“When someone’s fear touches someone’s pain, it becomes pity. When your love touches someone’s pain, it becomes compassion.”
When someone you love is in pain it is so very difficult to know what to do to help them. I personally know how the people who love me help me in my journey with chronic pain but I cannot always be certain on how to help a loved one of mine deal with their own pain or struggle if I have not faced them myself. Nobody ever wants pity. Ever. I do not talk about chronic pain although it is always there: coping mechanism that has done wonders for me as I have trained my brain to not think about pain. However, now that I am writing about my twenty year life with chronic pain word has gotten out: “Jessica Martin has had chronic pain all these years.” Someone really should have told me about this whole internet thing: talk about word spreading fast! I’m kidding, I want to reach as many people as I can in order to help as many people with chronic pain as I can. But, I (and many of you can attest to this) truly get such negative energy when a person says to me: “Oh My God. I am so sorry. I feel so bad for you. Tell me about your pain.

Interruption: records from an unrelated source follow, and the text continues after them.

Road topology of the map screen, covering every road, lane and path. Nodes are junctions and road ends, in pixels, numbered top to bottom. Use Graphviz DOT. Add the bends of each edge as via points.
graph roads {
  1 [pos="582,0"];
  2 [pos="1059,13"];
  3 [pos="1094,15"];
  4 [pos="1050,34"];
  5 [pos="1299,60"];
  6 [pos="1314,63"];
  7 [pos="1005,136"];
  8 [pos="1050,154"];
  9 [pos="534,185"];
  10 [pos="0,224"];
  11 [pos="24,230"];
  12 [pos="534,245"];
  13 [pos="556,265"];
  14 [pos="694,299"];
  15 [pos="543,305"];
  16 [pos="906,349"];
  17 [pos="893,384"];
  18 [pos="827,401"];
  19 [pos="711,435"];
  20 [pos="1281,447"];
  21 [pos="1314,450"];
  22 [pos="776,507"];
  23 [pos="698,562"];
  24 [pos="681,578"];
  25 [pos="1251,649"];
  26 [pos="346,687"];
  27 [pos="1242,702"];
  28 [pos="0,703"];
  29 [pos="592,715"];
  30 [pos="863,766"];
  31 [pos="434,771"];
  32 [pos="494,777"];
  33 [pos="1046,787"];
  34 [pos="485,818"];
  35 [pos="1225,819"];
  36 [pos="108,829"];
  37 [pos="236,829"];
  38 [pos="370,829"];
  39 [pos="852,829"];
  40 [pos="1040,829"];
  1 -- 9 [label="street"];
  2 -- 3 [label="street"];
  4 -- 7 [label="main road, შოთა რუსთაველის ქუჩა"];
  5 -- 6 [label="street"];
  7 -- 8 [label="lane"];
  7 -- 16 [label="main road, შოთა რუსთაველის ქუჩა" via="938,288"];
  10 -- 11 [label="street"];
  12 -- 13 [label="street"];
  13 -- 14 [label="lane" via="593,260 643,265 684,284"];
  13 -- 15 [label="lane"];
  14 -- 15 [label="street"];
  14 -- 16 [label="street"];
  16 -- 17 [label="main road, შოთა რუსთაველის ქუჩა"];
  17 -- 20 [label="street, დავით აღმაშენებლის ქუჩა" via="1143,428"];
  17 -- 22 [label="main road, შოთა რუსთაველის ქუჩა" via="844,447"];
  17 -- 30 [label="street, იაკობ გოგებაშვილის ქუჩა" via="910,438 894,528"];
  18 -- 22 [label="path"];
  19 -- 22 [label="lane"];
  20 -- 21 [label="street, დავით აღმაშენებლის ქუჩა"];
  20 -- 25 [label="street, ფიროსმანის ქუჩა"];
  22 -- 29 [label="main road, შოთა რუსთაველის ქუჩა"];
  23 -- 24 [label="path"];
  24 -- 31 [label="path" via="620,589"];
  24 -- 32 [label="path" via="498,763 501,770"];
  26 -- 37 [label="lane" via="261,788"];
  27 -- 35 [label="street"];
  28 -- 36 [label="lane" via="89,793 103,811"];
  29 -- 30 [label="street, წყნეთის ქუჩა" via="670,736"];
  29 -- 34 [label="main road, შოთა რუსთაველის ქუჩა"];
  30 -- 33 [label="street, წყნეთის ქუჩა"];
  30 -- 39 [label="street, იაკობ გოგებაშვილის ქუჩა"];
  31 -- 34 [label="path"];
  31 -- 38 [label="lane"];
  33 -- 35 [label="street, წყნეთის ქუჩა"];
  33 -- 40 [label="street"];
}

That is just so terrible.” Their heart is in the right place but I do not want anyone to feel sorry for me or look at me differently because I have an invisible illness. Did ya think I was partying my ass off and crying all those nights for fun? Yes, I have had chronic pain for over twenty years: ten of them have been pretty awesome though. So what should a loved one of a person with chronic pain say or do to help him or her?
- “I have no idea what you must be going through, but I love you and I will do my best to understand and be there for you.”
- “I believe you.”
- “You are such a strong person. I know you can get through this and I will stand by you why you muddle through this.”
- “If there is anything I can do, please tell me. Even if you just want a shoulder to cry on.”
- “I am so proud to know you and be a part of your life.”